Your objective - Could you say how many lines below contain the word "like"? Give the number with no other text.

*** Records Section Begins ***

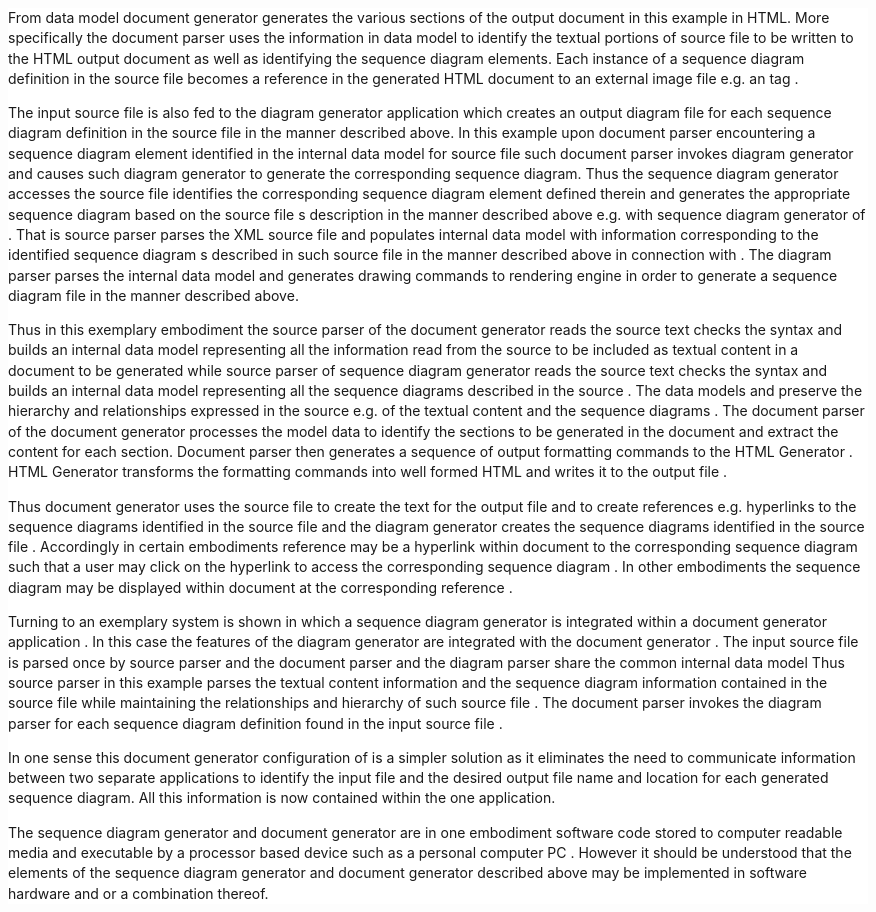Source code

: 
From data model document generator generates the various sections of the output document in this example in HTML. More specifically the document parser uses the information in data model to identify the textual portions of source file to be written to the HTML output document as well as identifying the sequence diagram elements. Each instance of a sequence diagram definition in the source file becomes a reference in the generated HTML document to an external image file e.g. an tag .

The input source file is also fed to the diagram generator application which creates an output diagram file for each sequence diagram definition in the source file in the manner described above. In this example upon document parser encountering a sequence diagram element identified in the internal data model for source file such document parser invokes diagram generator and causes such diagram generator to generate the corresponding sequence diagram. Thus the sequence diagram generator accesses the source file identifies the corresponding sequence diagram element defined therein and generates the appropriate sequence diagram based on the source file s description in the manner described above e.g. with sequence diagram generator of . That is source parser parses the XML source file and populates internal data model with information corresponding to the identified sequence diagram s described in such source file in the manner described above in connection with . The diagram parser parses the internal data model and generates drawing commands to rendering engine in order to generate a sequence diagram file in the manner described above.

Thus in this exemplary embodiment the source parser of the document generator reads the source text checks the syntax and builds an internal data model representing all the information read from the source to be included as textual content in a document to be generated while source parser of sequence diagram generator reads the source text checks the syntax and builds an internal data model representing all the sequence diagrams described in the source . The data models and preserve the hierarchy and relationships expressed in the source e.g. of the textual content and the sequence diagrams . The document parser of the document generator processes the model data to identify the sections to be generated in the document and extract the content for each section. Document parser then generates a sequence of output formatting commands to the HTML Generator . HTML Generator transforms the formatting commands into well formed HTML and writes it to the output file .

Thus document generator uses the source file to create the text for the output file and to create references e.g. hyperlinks to the sequence diagrams identified in the source file and the diagram generator creates the sequence diagrams identified in the source file . Accordingly in certain embodiments reference may be a hyperlink within document to the corresponding sequence diagram such that a user may click on the hyperlink to access the corresponding sequence diagram . In other embodiments the sequence diagram may be displayed within document at the corresponding reference .

Turning to an exemplary system is shown in which a sequence diagram generator is integrated within a document generator application . In this case the features of the diagram generator are integrated with the document generator . The input source file is parsed once by source parser and the document parser and the diagram parser share the common internal data model Thus source parser in this example parses the textual content information and the sequence diagram information contained in the source file while maintaining the relationships and hierarchy of such source file . The document parser invokes the diagram parser for each sequence diagram definition found in the input source file .

In one sense this document generator configuration of is a simpler solution as it eliminates the need to communicate information between two separate applications to identify the input file and the desired output file name and location for each generated sequence diagram. All this information is now contained within the one application.

The sequence diagram generator and document generator are in one embodiment software code stored to computer readable media and executable by a processor based device such as a personal computer PC . However it should be understood that the elements of the sequence diagram generator and document generator described above may be implemented in software hardware and or a combination thereof.
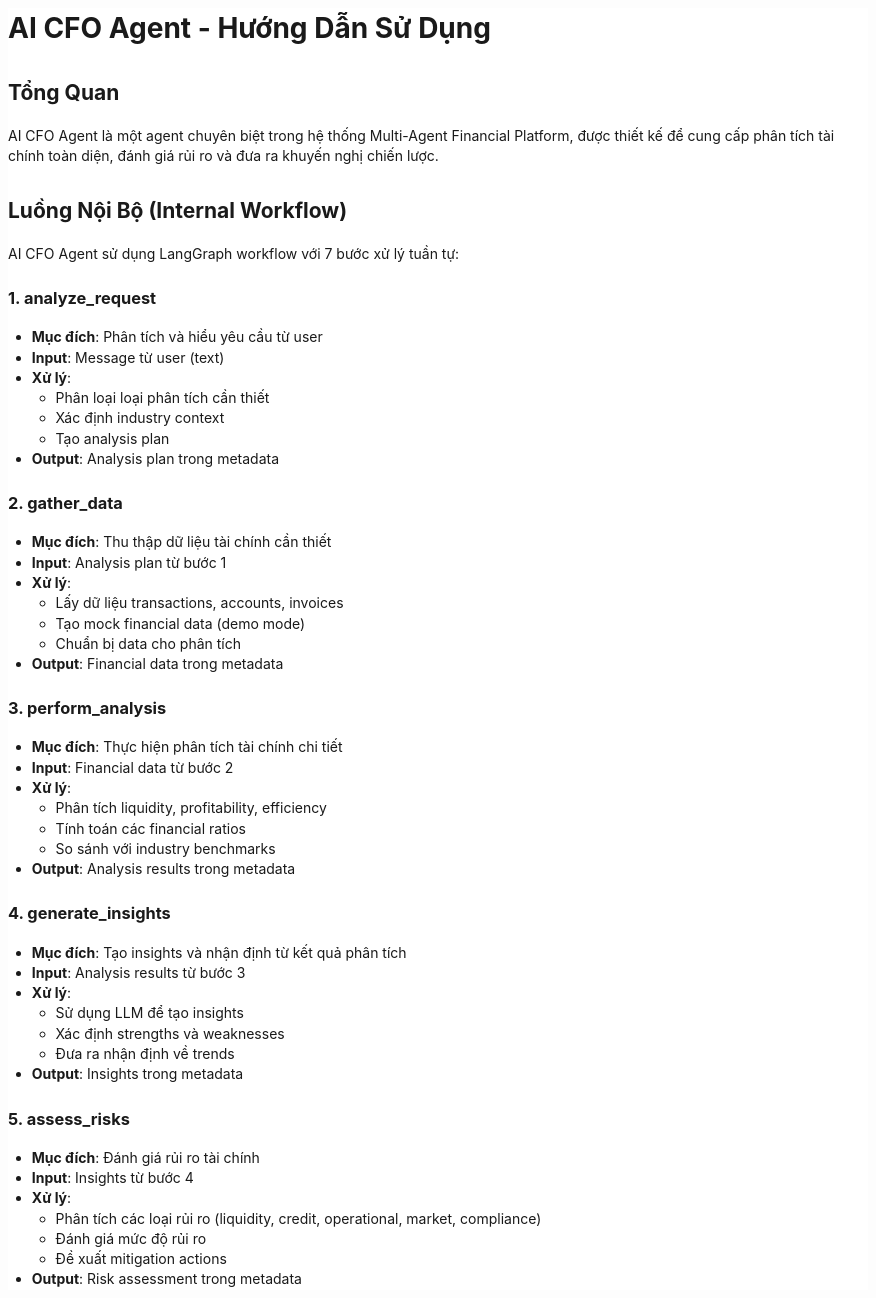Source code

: # AI CFO Agent - Hướng Dẫn Sử Dụng

## Tổng Quan

AI CFO Agent là một agent chuyên biệt trong hệ thống Multi-Agent Financial Platform, được thiết kế để cung cấp phân tích tài chính toàn diện, đánh giá rủi ro và đưa ra khuyến nghị chiến lược.

## Luồng Nội Bộ (Internal Workflow)

AI CFO Agent sử dụng LangGraph workflow với 7 bước xử lý tuần tự:

### 1. analyze_request
- **Mục đích**: Phân tích và hiểu yêu cầu từ user
- **Input**: Message từ user (text)
- **Xử lý**: 
  - Phân loại loại phân tích cần thiết
  - Xác định industry context
  - Tạo analysis plan
- **Output**: Analysis plan trong metadata

### 2. gather_data  
- **Mục đích**: Thu thập dữ liệu tài chính cần thiết
- **Input**: Analysis plan từ bước 1
- **Xử lý**:
  - Lấy dữ liệu transactions, accounts, invoices
  - Tạo mock financial data (demo mode)
  - Chuẩn bị data cho phân tích
- **Output**: Financial data trong metadata

### 3. perform_analysis
- **Mục đích**: Thực hiện phân tích tài chính chi tiết
- **Input**: Financial data từ bước 2
- **Xử lý**:
  - Phân tích liquidity, profitability, efficiency
  - Tính toán các financial ratios
  - So sánh với industry benchmarks
- **Output**: Analysis results trong metadata

### 4. generate_insights
- **Mục đích**: Tạo insights và nhận định từ kết quả phân tích
- **Input**: Analysis results từ bước 3
- **Xử lý**:
  - Sử dụng LLM để tạo insights
  - Xác định strengths và weaknesses
  - Đưa ra nhận định về trends
- **Output**: Insights trong metadata

### 5. assess_risks
- **Mục đích**: Đánh giá rủi ro tài chính
- **Input**: Insights từ bước 4
- **Xử lý**:
  - Phân tích các loại rủi ro (liquidity, credit, operational, market, compliance)
  - Đánh giá mức độ rủi ro
  - Đề xuất mitigation actions
- **Output**: Risk assessment trong metadata
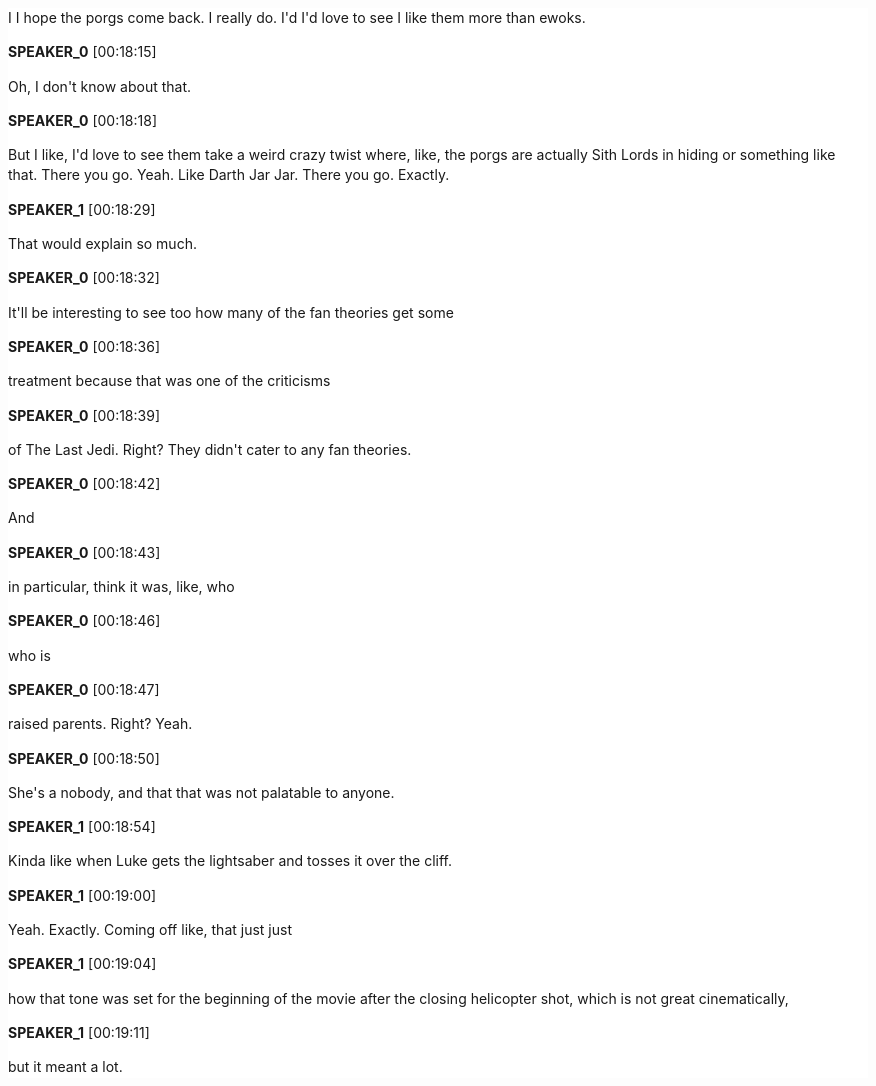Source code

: I I hope the porgs come back. I really do. I'd I'd love to see I like them more than ewoks.

**SPEAKER_0** [00:18:15]

Oh, I don't know about that.

**SPEAKER_0** [00:18:18]

But I like, I'd love to see them take a weird crazy twist where, like, the porgs are actually Sith Lords in hiding or something like that. There you go. Yeah. Like Darth Jar Jar. There you go. Exactly.

**SPEAKER_1** [00:18:29]

That would explain so much.

**SPEAKER_0** [00:18:32]

It'll be interesting to see too how many of the fan theories get some

**SPEAKER_0** [00:18:36]

treatment because that was one of the criticisms

**SPEAKER_0** [00:18:39]

of The Last Jedi. Right? They didn't cater to any fan theories.

**SPEAKER_0** [00:18:42]

And

**SPEAKER_0** [00:18:43]

in particular, think it was, like, who

**SPEAKER_0** [00:18:46]

who is

**SPEAKER_0** [00:18:47]

raised parents. Right? Yeah.

**SPEAKER_0** [00:18:50]

She's a nobody, and that that was not palatable to anyone.

**SPEAKER_1** [00:18:54]

Kinda like when Luke gets the lightsaber and tosses it over the cliff.

**SPEAKER_1** [00:19:00]

Yeah. Exactly. Coming off like, that just just

**SPEAKER_1** [00:19:04]

how that tone was set for the beginning of the movie after the closing helicopter shot, which is not great cinematically,

**SPEAKER_1** [00:19:11]

but it meant a lot.

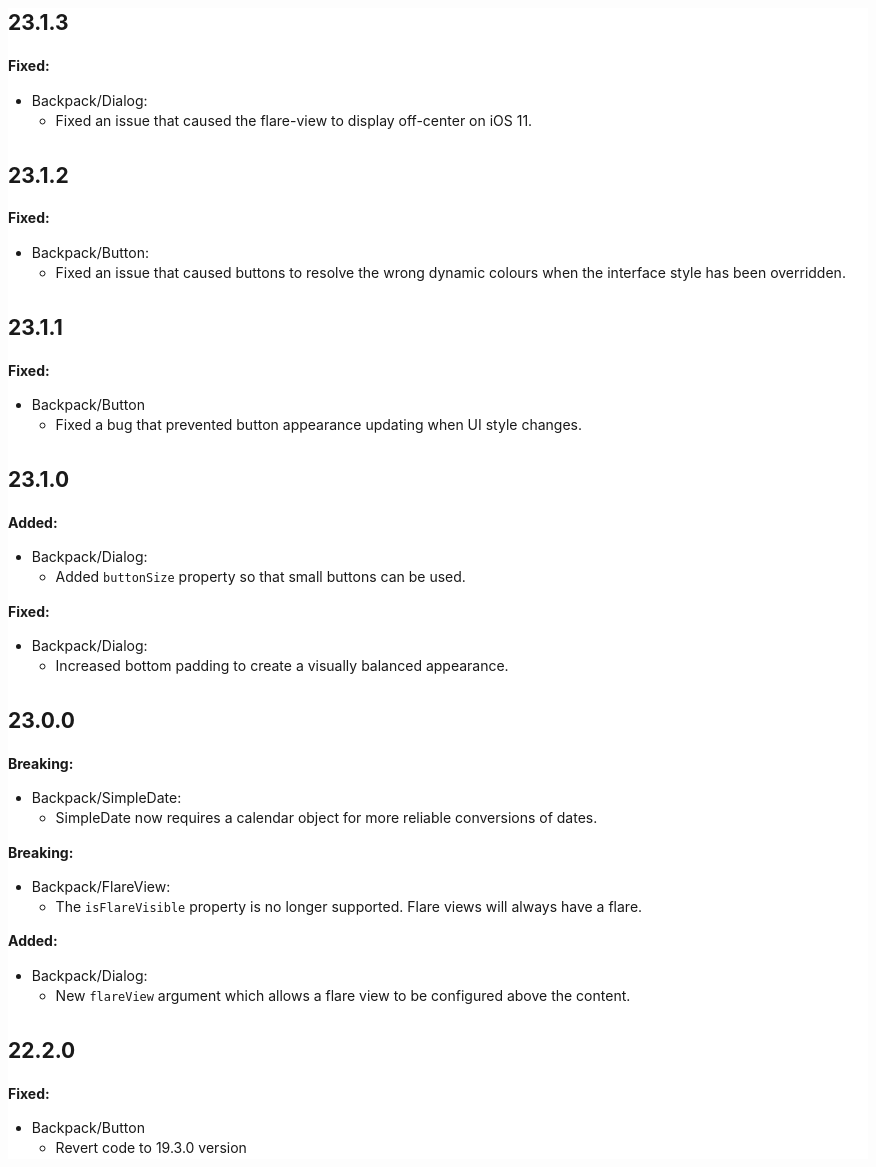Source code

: ## 23.1.3

**Fixed:**
 - Backpack/Dialog:
   - Fixed an issue that caused the flare-view to display off-center on iOS 11.

## 23.1.2

**Fixed:**
 - Backpack/Button:
   - Fixed an issue that caused buttons to resolve the wrong dynamic colours when the interface style has been overridden.

## 23.1.1

**Fixed:**
 - Backpack/Button
   - Fixed a bug that prevented button appearance updating when UI style changes.

## 23.1.0

**Added:**
 - Backpack/Dialog:
   - Added `buttonSize` property so that small buttons can be used.

**Fixed:**
 - Backpack/Dialog:
   - Increased bottom padding to create a visually balanced appearance.

## 23.0.0

**Breaking:**

- Backpack/SimpleDate:
  - SimpleDate now requires a calendar object for more reliable conversions of dates.

**Breaking:**

- Backpack/FlareView:
  - The `isFlareVisible` property is no longer supported. Flare views will always have a flare.

**Added:**

- Backpack/Dialog:
  - New `flareView` argument which allows a flare view to be configured above the content.

## 22.2.0

**Fixed:**

- Backpack/Button
  - Revert code to 19.3.0 version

*** Records Section Ends ***

Solution for this task - 5